Thursday, November 20, 2008

A New 'Uptown' for Charlotte

Posted by Jarvis Holliday On 11/20/2008 No comments
Last night I attended the launch party for the Charlotte edition of Uptown Magazine, held at Bentley's on 27. If you aren't familiar with Uptown, it's a lifestyle magazine that targets affluent African-Americans ages 25 to 44. It was founded in New York in 2004 and this year it launched editions in Washington, D.C.; Atlanta, and Chicago. Charlotte will become its fifth city in February.

From what I understand from talking to the editor-in-chief last night and from looking at the copy of the issue I picked up, the cover (Beyonce's on the cover of the new issue and Diddy was on the previous one) and feature stories are the same for the issue in each city, but it also includes local editorial content and advertisements about the people and places in each city edition (the city's name is printed vertically next to the Uptown mast on the cover). It's a fairly common practice for publications to print local editions of a national magazine as a way to compete both nationally and locally for subscriptions and ad sales. An example of this you may be familiar with is Skirt!, a monthly women's magazine that started in Charleston in 1994, but over the last five years has grown to about 20 cities including Charlotte, Atlanta, Boston, Jacksonville, and Houston (I used to work for Skirt!'s parent company and I actually assisted in the launch of Skirt! Charlotte a few years ago).

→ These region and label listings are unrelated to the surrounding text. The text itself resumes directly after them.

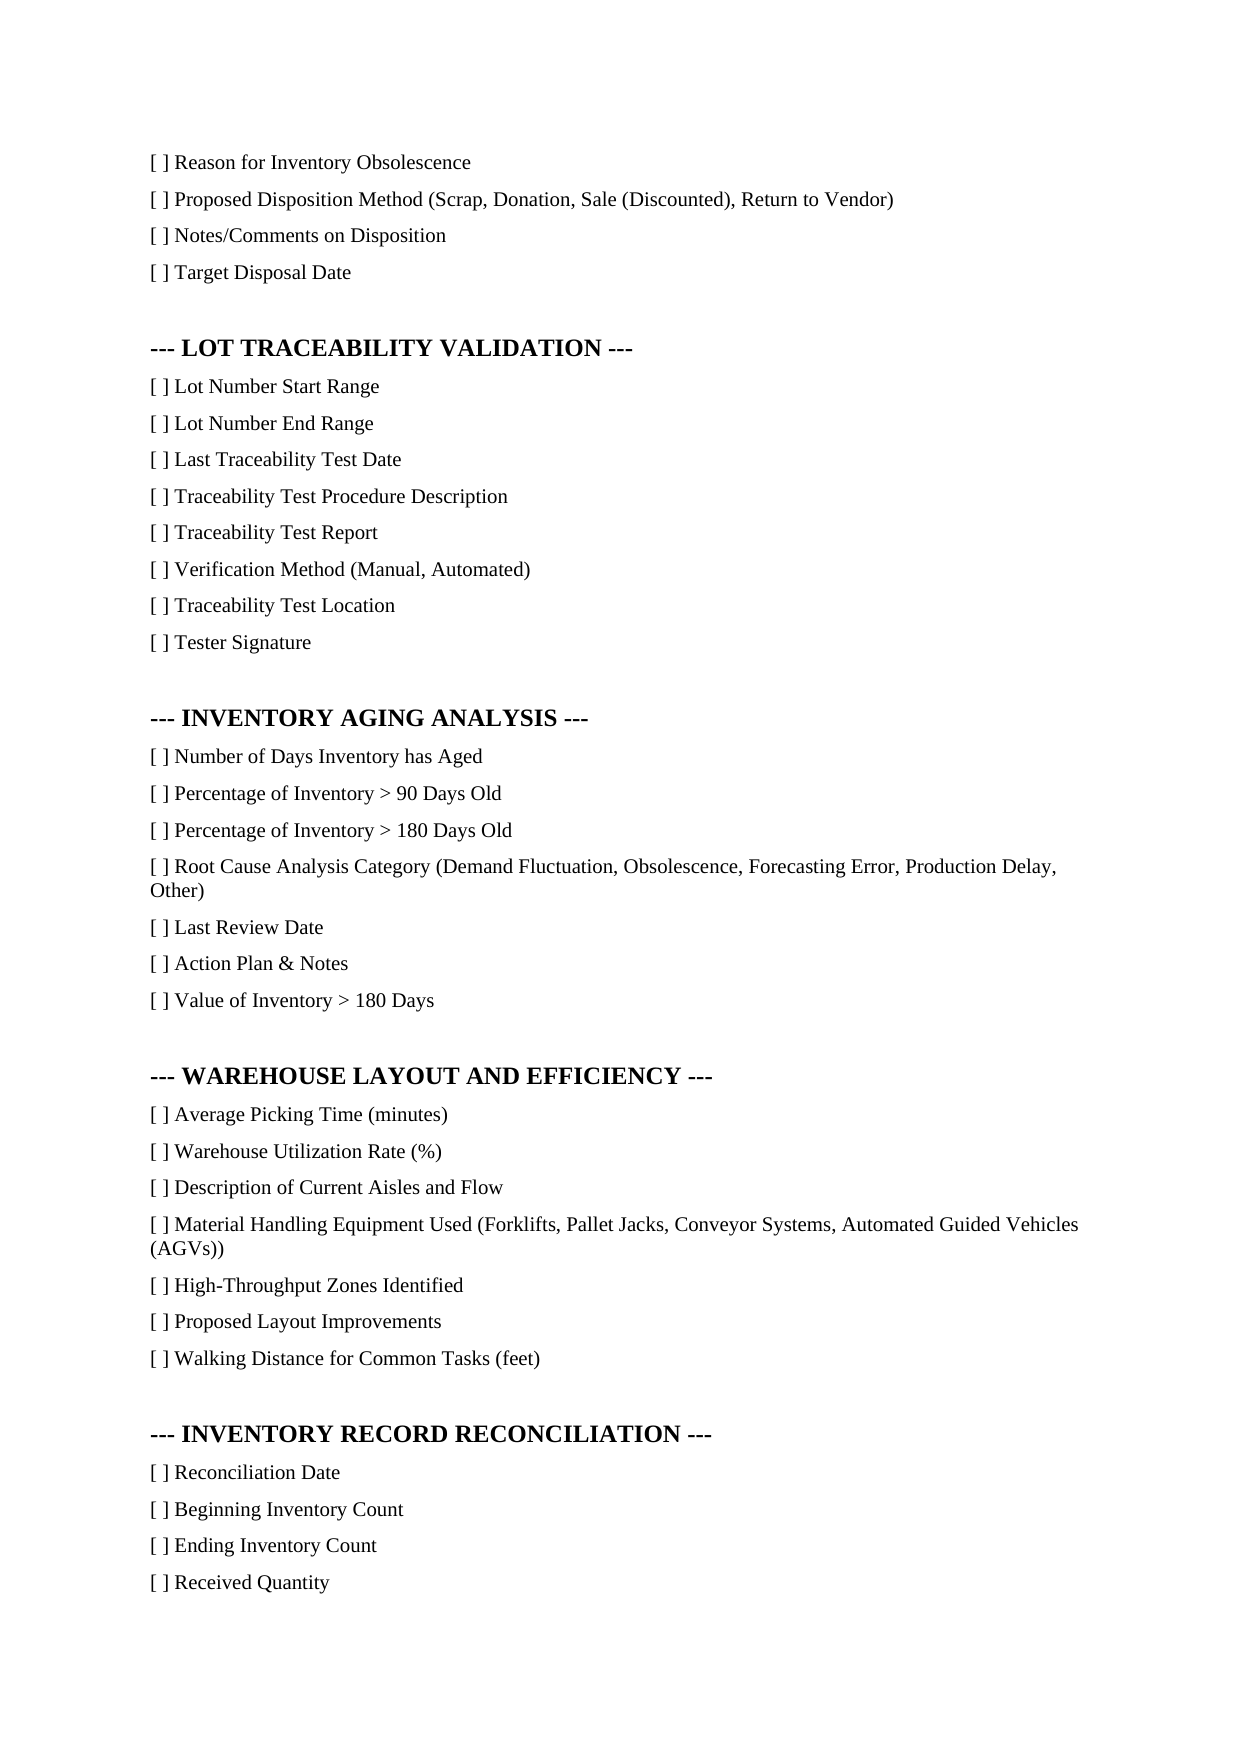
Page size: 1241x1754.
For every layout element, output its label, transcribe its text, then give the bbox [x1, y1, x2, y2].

text [ ] Root Cause Analysis Category (Demand Fluctuation, Obsolescence, Forecasting Error, Production Delay, Other) [150, 854, 1090, 902]
text [ ] Percentage of Inventory > 90 Days Old [150, 781, 1090, 805]
text [ ] Description of Current Aisles and Flow [150, 1175, 1090, 1199]
text [ ] Received Quantity [150, 1570, 1090, 1594]
text --- INVENTORY RECORD RECONCILIATION --- [150, 1419, 1090, 1447]
text [ ] Average Picking Time (minutes) [150, 1102, 1090, 1126]
text [ ] Number of Days Inventory has Aged [150, 744, 1090, 768]
text [ ] Last Traceability Test Date [150, 447, 1090, 471]
text [ ] Action Plan & Notes [150, 951, 1090, 975]
text [ ] Walking Distance for Common Tasks (feet) [150, 1346, 1090, 1370]
text --- LOT TRACEABILITY VALIDATION --- [150, 333, 1090, 362]
text [ ] Proposed Disposition Method (Scrap, Donation, Sale (Discounted), Return to Vendor) [150, 187, 1090, 211]
text [ ] Lot Number End Range [150, 411, 1090, 435]
text --- INVENTORY AGING ANALYSIS --- [150, 703, 1090, 732]
text [ ] Traceability Test Procedure Description [150, 484, 1090, 508]
text [ ] Last Review Date [150, 915, 1090, 939]
text [ ] Target Disposal Date [150, 260, 1090, 284]
text [ ] High-Throughput Zones Identified [150, 1272, 1090, 1297]
text [ ] Traceability Test Report [150, 520, 1090, 544]
text [ ] Proposed Layout Improvements [150, 1309, 1090, 1333]
text [ ] Tester Signature [150, 630, 1090, 654]
text [ ] Traceability Test Location [150, 593, 1090, 617]
text [ ] Percentage of Inventory > 180 Days Old [150, 817, 1090, 842]
text [ ] Reason for Inventory Obsolescence [150, 150, 1090, 174]
text [ ] Material Handling Equipment Used (Forklifts, Pallet Jacks, Conveyor Systems, Automated Guided Vehicles (AGVs)) [150, 1212, 1090, 1260]
text --- WAREHOUSE LAYOUT AND EFFICIENCY --- [150, 1061, 1090, 1090]
text [ ] Value of Inventory > 180 Days [150, 988, 1090, 1012]
text [ ] Ending Inventory Count [150, 1533, 1090, 1557]
text [ ] Verification Method (Manual, Automated) [150, 557, 1090, 581]
text [ ] Reconciliation Date [150, 1460, 1090, 1484]
text [ ] Notes/Comments on Disposition [150, 223, 1090, 247]
text [ ] Beginning Inventory Count [150, 1497, 1090, 1521]
text [ ] Warehouse Utilization Rate (%) [150, 1139, 1090, 1163]
text [ ] Lot Number Start Range [150, 374, 1090, 398]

So, this new Charlotte edition of Uptown Magazine could find success. There isn't a lifestyle publication here that's adequately serving the African-American market. As someone who is passionate about media, and magazines in particular, I always say when there's a void someone will try to fill it. The founders of Uptown spoke last night about why they chose Charlotte as their next city to do business. They, like many people around the country, recognize that Charlotte is a city that's flourishing with progressive African-Americans and is continuing to grow. The founder said they're planning to take Uptown from four to six issues a year (from quarterly to bi-monthly) and increase its circulation to 200,000.

I look forward to the day when we don't have to have publications that specifically cater to certain ethnic groups, but as long as we, African-Americans, are flipping through pages of mainstream publications and not seeing enough of our faces, it's going to be necessary. One-third of Charlotte's population is African-American, but you wouldn't know it if you picked up some of our local magazines. I'm not pointing fingers in any direction; I'm just telling it like it is.

So now, the new Uptown's biggest challenge: there's already an Uptown Magazine in Charlotte. It's a monthly magazine that's been here for more than three years and is most known for its stories on uptown real estate and its annual "Sexiest" list. I'm sure there will be some confusion among readers and there will be some branding issues. What I hope doesn't happen is people distinguishing the two magazines by race. "Have you picked up the new issue of Uptown Magazine?," man asks. "Which one? The white one or the black one?" woman replies. The Uptown we're accustomed to here has very little coverage of African-Americans. The "Sexiest" issue not only didn't include any African-Americans in its feature on the city's sexiest people, but there also aren't any black faces on the contributors page (writers and photographers).

I'm not a black journalist who harps on race. I only write about it when it's an issue. Now we'll have two Uptown Magazines. And you'll have two issues to choose from.